How many children or their parents or grandparents running after them need to be hurt before the Mayor has his “Environmental Justice” ?
It is ironic that Stanley Isaacs whom the public housing buildings across the street from the 91st Street Marine Transfer Station are named for is most famous for fighting Robert Moses in 1956 when Mr. Moses ordered bulldozers to tear up a playground in Central Park to make room for a parking lot. Mr. Isaacs suggested to a frantic neighborhood mother that she rally together with local mothers and their baby carriages and demonstrate in front of the bulldozers. Rather than battle dozens of mothers and babies, Mr. Moses had to give in.
Perhaps the solution is to honor Mr. Isaac’s name and turn the truck ramp into a skybridge and the dump into an extension of Asphalt Green. Let's save this park and not pave over it jut like Stanley Isaacs saved Central Park.

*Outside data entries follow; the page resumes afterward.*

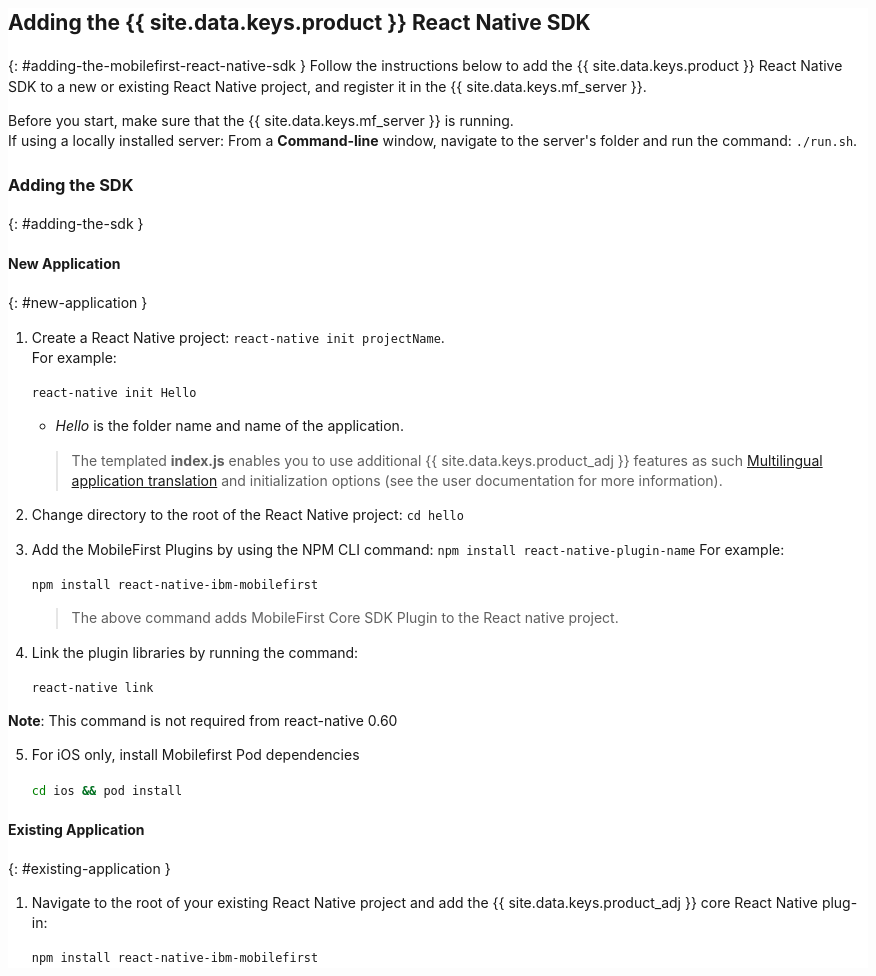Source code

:## Adding the {{ site.data.keys.product }} React Native SDK
{: #adding-the-mobilefirst-react-native-sdk }
Follow the instructions below to add the {{ site.data.keys.product }} React Native SDK to a new or existing React Native project, and register it in the {{ site.data.keys.mf_server }}.

Before you start, make sure that the {{ site.data.keys.mf_server }} is running.  
If using a locally installed server: From a **Command-line** window, navigate to the server's folder and run the command: `./run.sh`.

### Adding the SDK
{: #adding-the-sdk }

#### New Application
{: #new-application }
1. Create a React Native project: `react-native init projectName`.  
   For example:

   ```bash
   react-native init Hello
   ```
     - *Hello* is the folder name and name of the application.

    > The templated **index.js** enables you to use additional {{ site.data.keys.product_adj }} features as such [Multilingual application  translation](../../translation) and initialization options (see the user documentation for more information).

2. Change directory to the root of the React Native project: `cd hello`

3. Add the MobileFirst Plugins by using the NPM CLI command: `npm install react-native-plugin-name`
For example:

   ```bash
   npm install react-native-ibm-mobilefirst
   ```

   > The above command adds MobileFirst Core SDK Plugin to the React native project.


4. Link the plugin libraries by running the command:

   ```bash
   react-native link
   ```
  **Note**: This command is not required from react-native 0.60

5. For iOS only, install Mobilefirst Pod dependencies

   ```bash
   cd ios && pod install 
   ```  

#### Existing Application
{: #existing-application }

1. Navigate to the root of your existing React Native project and add the {{ site.data.keys.product_adj }} core React Native plug-in:

   ```bash
   npm install react-native-ibm-mobilefirst
   ```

Let's honor Stanley Isaac's memory and do something really progressive. Let’s Build a Park and put an environmental center on it where today's kids can go to learn about recycling and the East River watershed which is making a comeback. Or a basketball court that can be used year round. Let's Build a Park, not a Dump! Now that would be Environmental Justice!
And with the money saved from building the dump let's fund the shortfall in Pre-K funding throughout the 5 boroughs. Now that would be truly Progressive!